Solar activity and beam number dependence

To study the Hok-GBM accuracy dependence on solar activity and orientation of the propagation path, we also calculated the yearly mean deviation between the simulated and observed characteristics for each of the 16 beams. The results are presented in Fig. 8. Beam number and year are shown on the horizontal and vertical axes, respectively.

Fig. 8

Yearly mean difference between the simulated and observed characteristics depending on year and beam number. Panel and column arrangement is the same as on Fig. 6. Differences are color-coded according to the bar to the right of the panel

As shown in Fig. 8a, deviation of the slant range in the E channel in general decreased with year (increases in solar activity), varying from ~320 km (36 %) in 2009 to ~200 km (22 %) in 2012. Deviations of the elevation angle were always negative and varied on average from -6° in 2008 to -4° in 2012. Negative differences indicated that IRI systematically underestimated the critical frequency of the E layer. The least absolute difference in range and elevation was observed for beams #2–5 and #11–13, and the greatest absolute difference was seen for central beams #7–9.

As shown in Fig. 8b, deviations in the slant range in the F2 channel decreased almost uniformly with year (increase in solar activity) and/or with increases in beam number (increase in azimuth). The greatest difference of ~400 km, 30 %, (model overestimated) was observed for beam #0 in 2009 and 2010 (solar activity minimum). The least difference of −150 km, −15 %, (model underestimated) was observed for beam #15 in 2014 (solar activity maximum). Deviations of the elevation angle changed almost smoothly with year, varying on average from −5° to 4°. The difference was negative/positive for low/high solar activity years (IRI model underestimated/overestimated the critical frequency).

The best agreement was found for the effective reflection height. Its yearly mean deviation varied on average from -10 km to 15 km (from -15 % to 10 %) in the F2 channel, and from -4 km to 6 km (from -3 % to 8 %) in the E channel. This means that the deviations of the minimum slant range and elevation angle on average compensate for each other.

Conclusion

In this paper, we presented the results of GB simulation for an operating period of the 2007–2014 Hokkaido East SuperDARN. The simulation was performed using the original technique based on the waveguide approach and global ionosphere model IRI-2012. We analyzed the diurnal and seasonal behavior of the minimum slant range, elevation angle, and true reflection height. We found that the behavior was well explained by corresponding variations in the critical frequency and maximum height at the reflection point.

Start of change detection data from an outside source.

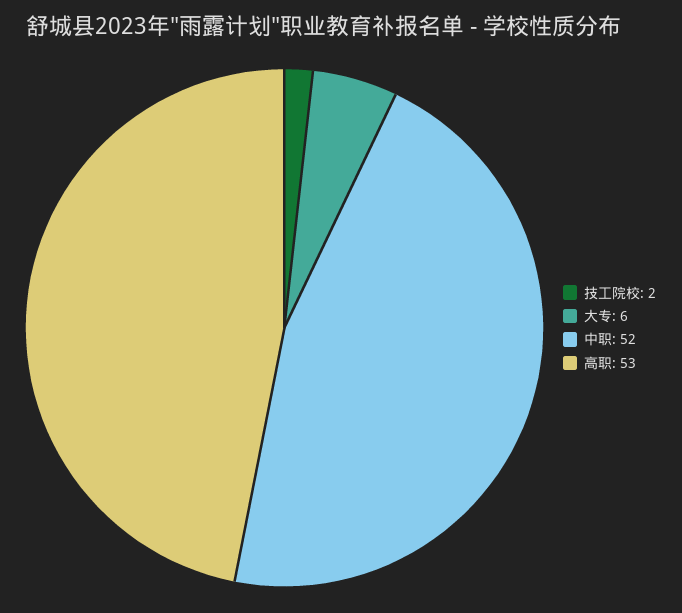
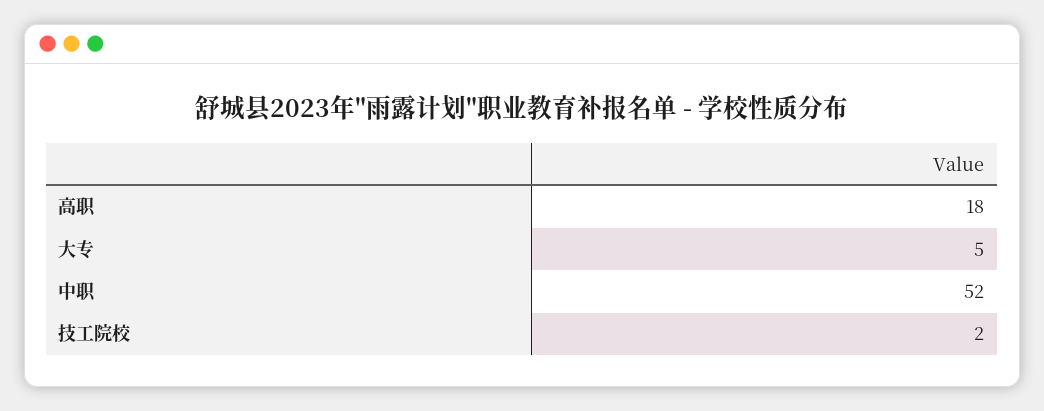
  {
    "技工院校": 2,
-   "大专": 6,
+   "大专": 5,
    "中职": 52,
-   "高职": 53
+   "高职": 18
  }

Using the simulation results, we studied the accuracy of SuperDARN data mapping. In particular, we showed that assumption of a fixed effective reflection height leads to a systematic error, which varies in a wide range depending on local time, season, and solar activity level. Application of the elevation measurement could noticeably improve the accuracy of the mapping. In addition, elevation could be applied for estimation of the plasma frequency in the HF reflection region (or even the critical frequency of the layer). The simulated slant range ratio could be used for minimizing the error due to regular ionospheric gradients. In cases without elevation measurement, it is reasonable to use the simulated effective height.

All simulated characteristics were included in the GB model for the Hokkaido East radar (Hok-GBM). The model enables the construction of an automated procedure for mass data processing. Using Hok-GBM, we processed the entire radar dataset and calculated monthly mean of the observed minimum slant range, elevation angle, and effective reflection height. Comparisons showed that the accuracy of IRI-2012 significantly depends on solar activity level and orientation of propagation path. On average, deviations between the observed and simulated values decreased with increases in solar activity.

For the first time, we calculated the rate of occurrence of echoes originating behind the Hokkaido East SuperDARN. We found that such echoes most frequently appear in winter and equinox before sunrise in beam #0 and after sunset in beam #15. The probability of such echo observation for a specific local time could reach up to 35 % and should be taken into account during radar data mapping.